The Mahkutai – Case Summary

The Mahkutai

Privy Council (Hong Kong)

Citations: [1996] AC 650; [1996] 3 WLR 1; [1996] 3 All ER 502; [1996] 2 Lloyd’s Rep 1; [1996] CLC 799; (1996) 146 NLJ 677.

Facts

Defendants were owners of a ship, the Mahkutai. They chartered their vessel to an Indonesian company (‘the carrier’). The carrier then sub-chartered the ship to a shipping company, who used it to ship goods from Jakarta to China. This included the claimants’ property. The relevant bill of lading contained a ‘Himalaya clause’. This stated that every servant, agent or subcontractor of the carrier would benefit from all provisions, exemptions, limitations, liberty and conditions applicable to the carrier. It also assigned jurisdiction to the Indonesian courts.

When the ship arrived, the claimants discovered that their property had been damaged by sea water. They sued the defendants in the Hong Kong courts. The defendants sought to rely on the exclusive jurisdiction clause. However, the claimant argued that they could not do this, because they were not parties to the original contract. The defendants contended that the Himalaya clause allowed them to rely on the jurisdiction clause.

Issue(s)
  1. Could the ship owners rely on the jurisdiction clause?
Decision

The Privy Council held in favour of the claimants. The exclusive jurisdiction clause was not an exemption, limitation, liberty or condition benefiting the carrier. Instead, it created mutual rights and obligations regarding the relevant jurisdiction for dispute resolution. ‘Provision’ meant those clauses which benefited and protected the carrier. Accordingly, the jurisdiction clause was not a provision either. As such, even if the ship owners could rely on the Himalaya clause, this did not permit them to rely on the exclusive jurisdiction clause.

Since it was not necessary to determine whether the ship owners counted as the carrier’s ‘sub-contractors’, the Council did not decide in principle whether they could rely on the Himalaya clause.

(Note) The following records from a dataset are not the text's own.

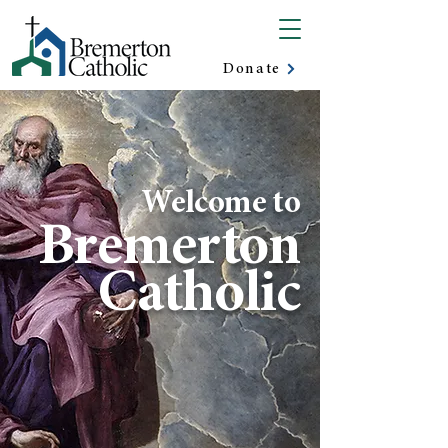
Donate
Welcome to
Bremerton
Catholic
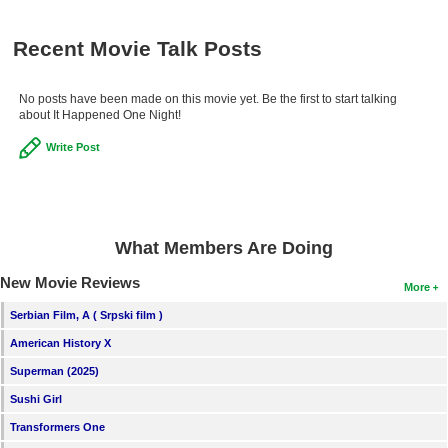
Recent Movie Talk Posts
No posts have been made on this movie yet. Be the first to start talking
about It Happened One Night!
Write Post
What Members Are Doing
New Movie Reviews
More
Serbian Film, A ( Srpski film )
American History X
Superman (2025)
Sushi Girl
Transformers One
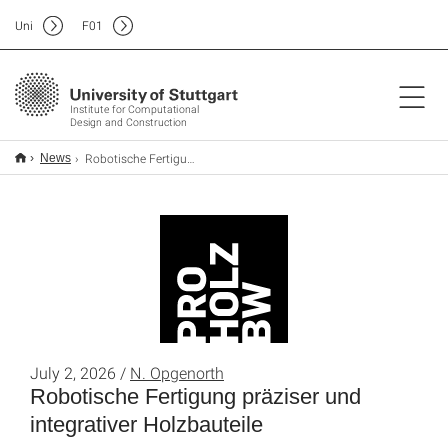
Uni
F
01
Institute for Computational
Design and Construction
Robotische Fertigung präziser und integrativer Holzbauteile
News
July 2, 2026 /
N. Opgenorth
Robotische Fertigung präziser und
integrativer Holzbauteile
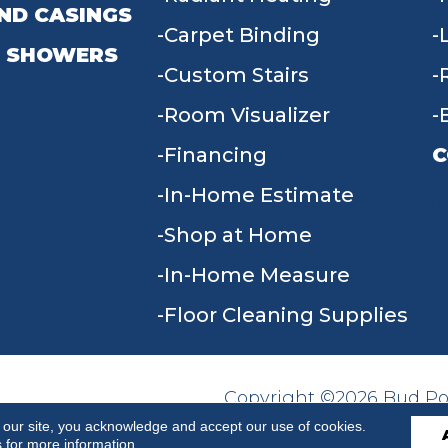
ND CASINGS
Carpet Binding
 SHOWERS
Custom Stairs
Room Visualizer
Financing
C
In-Home Estimate
9
Shop at Home
In-Home Measure
Floor Cleaning Supplies
Copyright ©2026 Bud Poll
SITE MAP
ACCESSIBILITY
Reserved.
 our site, you acknowledge and accept our use of cookies.
s
for more information.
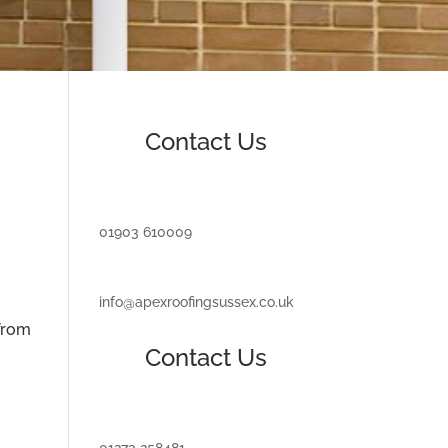
Contact Us
01903 610009
info@apexroofingsussex.co.uk
 from
Contact Us
01273 258481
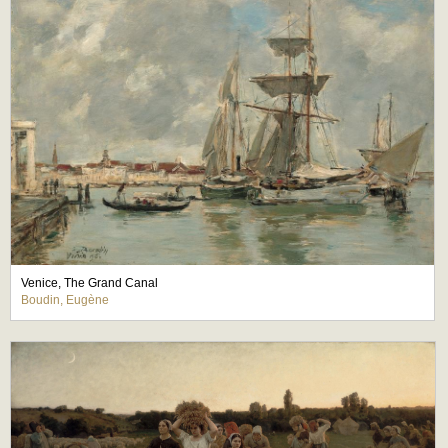
Venice, The Grand Canal
Boudin, Eugène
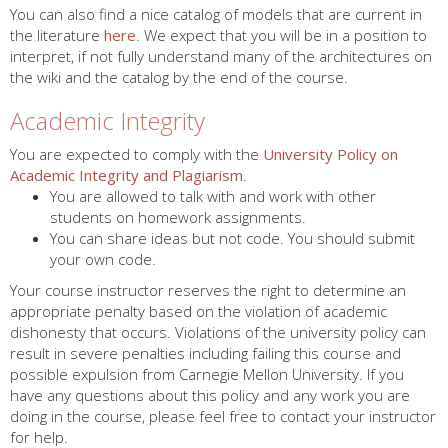
You can also find a nice catalog of models that are current in
the literature
here
. We expect that you will be in a position to
interpret, if not fully understand many of the architectures on
the wiki and the catalog by the end of the course.
Academic Integrity
You are expected to comply with the
University Policy on
Academic Integrity and Plagiarism
.
You are allowed to talk with and work with other
students on homework assignments.
You can share ideas but not code. You should submit
your own code.
Your course instructor reserves the right to determine an
appropriate penalty based on the violation of academic
dishonesty that occurs. Violations of the university policy can
result in severe penalties including failing this course and
possible expulsion from Carnegie Mellon University. If you
have any questions about this policy and any work you are
doing in the course, please feel free to contact your instructor
for help.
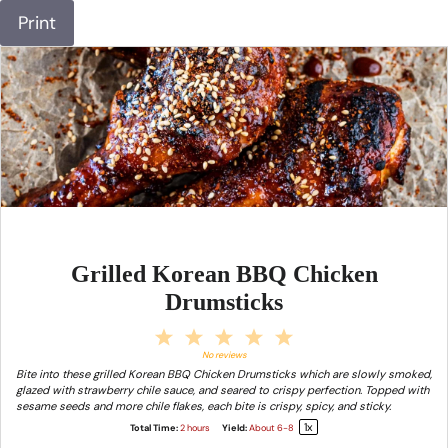
Print
Grilled Korean BBQ Chicken
Drumsticks
1
2
3
4
5
Star
Stars
Stars
Stars
Stars
No reviews
Bite into these grilled Korean BBQ Chicken Drumsticks which are slowly smoked,
glazed with strawberry chile sauce, and seared to crispy perfection. Topped with
sesame seeds and more chile flakes, each bite is crispy, spicy, and sticky.
1
x
Total Time:
2 hours
Yield:
About
6
-8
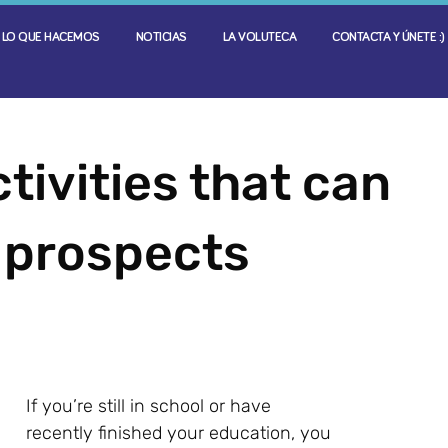
LO QUE HACEMOS
NOTICIAS
LA VOLUTECA
CONTACTA Y ÚNETE :)
tivities that can
 prospects
If you’re still in school or have
recently finished your education, you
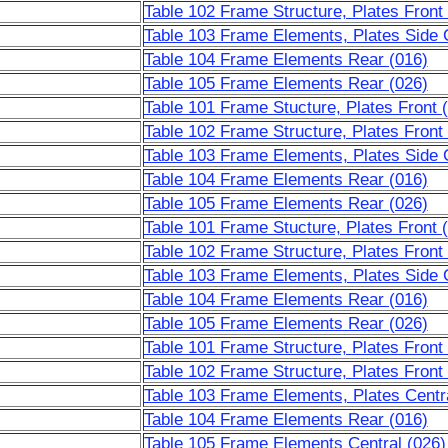
Table 102 Frame Structure, Plates Front
Table 103 Frame Elements, Plates Side C
Table 104 Frame Elements Rear (016)
Table 105 Frame Elements Rear (026)
Table 101 Frame Stucture, Plates Front 
Table 102 Frame Structure, Plates Front
Table 103 Frame Elements, Plates Side C
Table 104 Frame Elements Rear (016)
Table 105 Frame Elements Rear (026)
Table 101 Frame Stucture, Plates Front 
Table 102 Frame Structure, Plates Front
Table 103 Frame Elements, Plates Side C
Table 104 Frame Elements Rear (016)
Table 105 Frame Elements Rear (026)
Table 101 Frame Structure, Plates Front
Table 102 Frame Structure, Plates Front
Table 103 Frame Elements, Plates Centra
Table 104 Frame Elements Rear (016)
Table 105 Frame Elements Central (026)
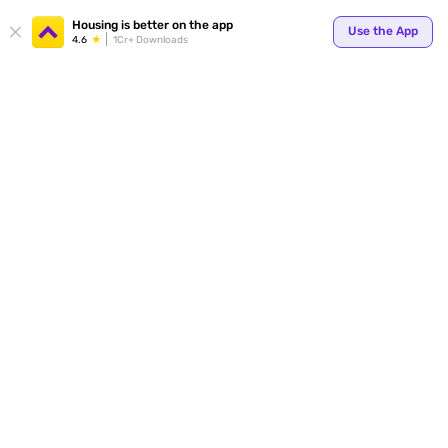
Housing is better on the app
Use the App
4.6
1Cr+ Downloads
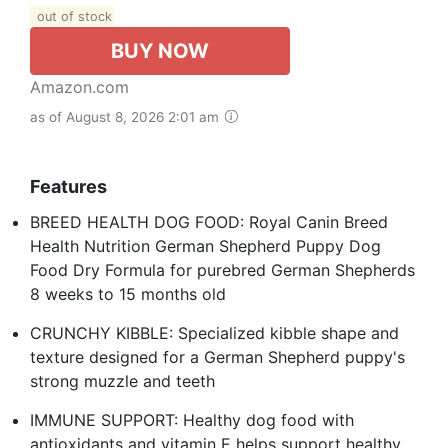
out of stock
BUY NOW
Amazon.com
as of August 8, 2026 2:01 am
Features
BREED HEALTH DOG FOOD: Royal Canin Breed
Health Nutrition German Shepherd Puppy Dog
Food Dry Formula for purebred German Shepherds
8 weeks to 15 months old
CRUNCHY KIBBLE: Specialized kibble shape and
texture designed for a German Shepherd puppy's
strong muzzle and teeth
IMMUNE SUPPORT: Healthy dog food with
antioxidants and vitamin E helps support healthy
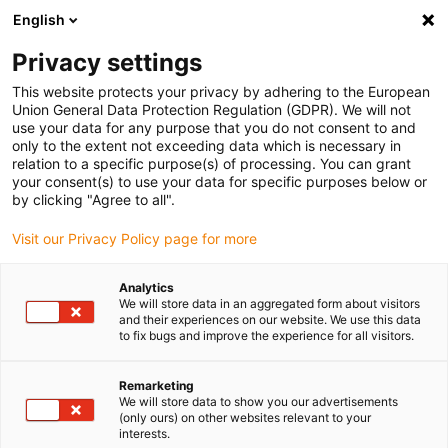
English
Please choose your delivery location
Privacy settings
The selection of the country/region page can influence various
factors such as price, shipping options and product availability.
This website protects your privacy by adhering to the European
Union General Data Protection Regulation (GDPR). We will not
use your data for any purpose that you do not consent to and
View all Locations
only to the extent not exceeding data which is necessary in
relation to a specific purpose(s) of processing. You can grant
your consent(s) to use your data for specific purposes below or
Go to www.igus.com
by clicking "Agree to all".
Visit our Privacy Policy page for more
(0)
Analytics
We will store data in an aggregated form about visitors
and their experiences on our website. We use this data
to fix bugs and improve the experience for all visitors.
Home page
Linear technology
Drylin N Low-Profile Linear Guide
Remarketing
We will store data to show you our advertisements
(only ours) on other websites relevant to your
Space-saving drylin N
interests.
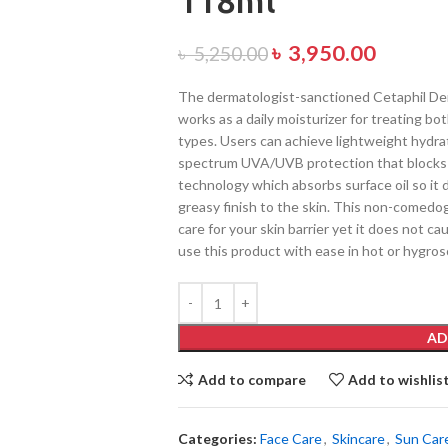
118ml
৳
3,950.00
৳
5,250.00
The dermatologist-sanctioned Cetaphil Der
works as a daily moisturizer for treating bot
types. Users can achieve lightweight hydrat
spectrum UVA/UVB protection that blocks 
technology which absorbs surface oil so it 
greasy finish to the skin. This non-comedo
care for your skin barrier yet it does not ca
use this product with ease in hot or hygros
AD
Add to compare
Add to wishlis
Categories:
Face Care
,
Skincare
,
Sun Car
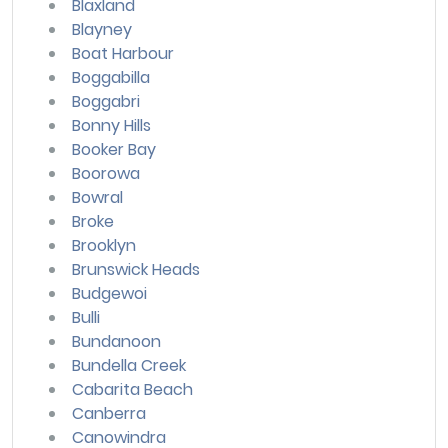
Blaxland
Blayney
Boat Harbour
Boggabilla
Boggabri
Bonny Hills
Booker Bay
Boorowa
Bowral
Broke
Brooklyn
Brunswick Heads
Budgewoi
Bulli
Bundanoon
Bundella Creek
Cabarita Beach
Canberra
Canowindra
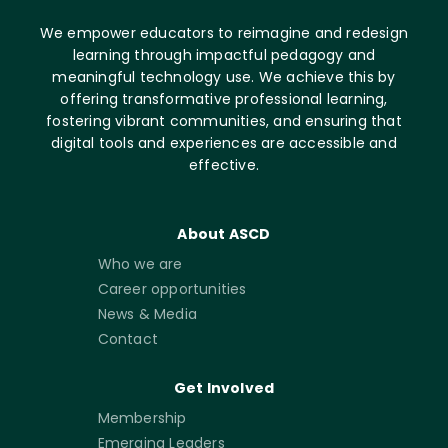
We empower educators to reimagine and redesign
learning through impactful pedagogy and
meaningful technology use. We achieve this by
offering transformative professional learning,
fostering vibrant communities, and ensuring that
digital tools and experiences are accessible and
effective.
About ASCD
Who we are
Career opportunities
News & Media
Contact
Get Involved
Membership
Emerging Leaders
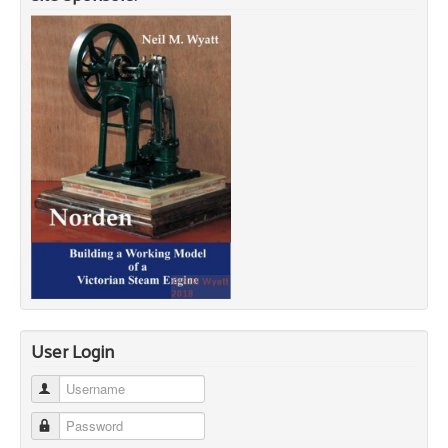
User Login
Username
Password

This Case is Authority For…

A Himalaya clause is a contract term expressly designed to provide employees, contractors and other agents of a party to a carriage contract the benefit of contractual defences. They were an exception to the common law rule of privity of contract. How and why they allowed third-parties to rely on contract terms was controversial.

Other

In the modern era, reliance on the common law rules surrounding Himalaya clauses is likely to be very rare. This is because third-parties can now usually sue under theĀ Contracts (Rights of Third Parties) Act 1999.